By Knut Odegard

Selected Poems (Ødegård)

Selected Poems of Knut Odegard, one of the best known contemporary Norwegian poets, translated by Brian McNeil.


Selected Poems by Knut Ødegård, translated by Brian McNeil, gathers a substantial selection of poems by one of the best known contemporary Norwegian poets, a frequent visitor to Ireland and editor of a major Norwegian anthology of Irish poetry. Described as a poet who is “intensely aware of the sacred, yet [who] visits the darkest and often the most shocking corners in his determination to sanctify those places” (Kenneth Steven, Modern Poetry in Translation), Ødegård draws on both the illuminating short lyric and the significantly longer meditation or sequence (often working in parallel to the liturgy of the Catholic Church) to blur the line between personal anecdote and visionary perception.

At once naturalistic and experimental, solemn and moving, and, by turns, hilarious and off-beat, Ødegård’s poems manage both to charm and to chill in their honesty and simplicity. In the words of VårtLand (Oslo’s daily newspaper):

“Norway does not have a court poet. But Norway does have a poet of European stature, in Knut Ødegård.” Here is poetry “that deserves all the superlatives in the critic’s vocabulary”.

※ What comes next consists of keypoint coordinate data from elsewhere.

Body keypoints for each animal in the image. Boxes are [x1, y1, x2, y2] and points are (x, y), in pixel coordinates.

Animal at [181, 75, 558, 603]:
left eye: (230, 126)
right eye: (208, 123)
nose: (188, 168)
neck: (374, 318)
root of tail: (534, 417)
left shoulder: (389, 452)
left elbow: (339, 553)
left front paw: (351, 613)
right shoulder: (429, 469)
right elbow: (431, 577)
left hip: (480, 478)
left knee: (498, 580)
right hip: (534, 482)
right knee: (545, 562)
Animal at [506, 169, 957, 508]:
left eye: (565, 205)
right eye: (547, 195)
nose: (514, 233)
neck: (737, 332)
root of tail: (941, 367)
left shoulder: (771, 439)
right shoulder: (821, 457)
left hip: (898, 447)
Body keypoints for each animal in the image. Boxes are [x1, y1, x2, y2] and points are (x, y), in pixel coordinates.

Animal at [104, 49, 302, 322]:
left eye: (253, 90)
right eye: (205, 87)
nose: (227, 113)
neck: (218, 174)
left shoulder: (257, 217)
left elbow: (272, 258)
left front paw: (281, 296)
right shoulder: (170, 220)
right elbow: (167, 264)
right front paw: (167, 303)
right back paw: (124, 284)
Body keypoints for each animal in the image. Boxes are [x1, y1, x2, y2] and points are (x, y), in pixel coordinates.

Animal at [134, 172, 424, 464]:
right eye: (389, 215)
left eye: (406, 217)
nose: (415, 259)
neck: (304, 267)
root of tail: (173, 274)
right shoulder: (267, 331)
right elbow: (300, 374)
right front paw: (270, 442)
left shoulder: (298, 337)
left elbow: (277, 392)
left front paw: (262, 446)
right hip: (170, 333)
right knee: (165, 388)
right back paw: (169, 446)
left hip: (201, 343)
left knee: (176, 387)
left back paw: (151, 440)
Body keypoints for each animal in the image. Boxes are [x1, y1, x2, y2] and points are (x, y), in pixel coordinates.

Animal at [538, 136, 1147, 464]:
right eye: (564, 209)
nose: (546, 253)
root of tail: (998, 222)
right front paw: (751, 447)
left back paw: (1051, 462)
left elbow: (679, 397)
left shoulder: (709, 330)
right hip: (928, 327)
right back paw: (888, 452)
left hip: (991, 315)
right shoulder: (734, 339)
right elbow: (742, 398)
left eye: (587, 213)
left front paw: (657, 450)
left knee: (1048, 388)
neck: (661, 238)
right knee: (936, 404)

ISBN 9781906614072 Paperback
140 x 216 mm, 144 pp

Additional information

Dimensions 216 × 140 mm

Product Detail

  • ISBN: : 9781906614072
  • Size: : 216 x 140 mm
  • Pages: : 144 pp
  • Published: : 2009

About The Author


Knut Ødegård (b. 1945) is a Norwegian poet and writer who has published many volumes of poetry since his debut in 1967. A frequent visitor to Ireland, he has published three volumes of his work here, including Missa (2002), Judas Iscariot and other poems (2005) and Selected Poems (2009), all of them translated by Brian McNeil. In all, his work has appeared in some 27 languages. He the founder and president of the Norway's Bjørnson Festival, and is now the president of Bjørnstjerne Bjørnson-Akademiet, The Norwegian Academy of Literature and Freedom of Expression. He divides his time between his home town Molde in Norway and Reykjavík, Iceland.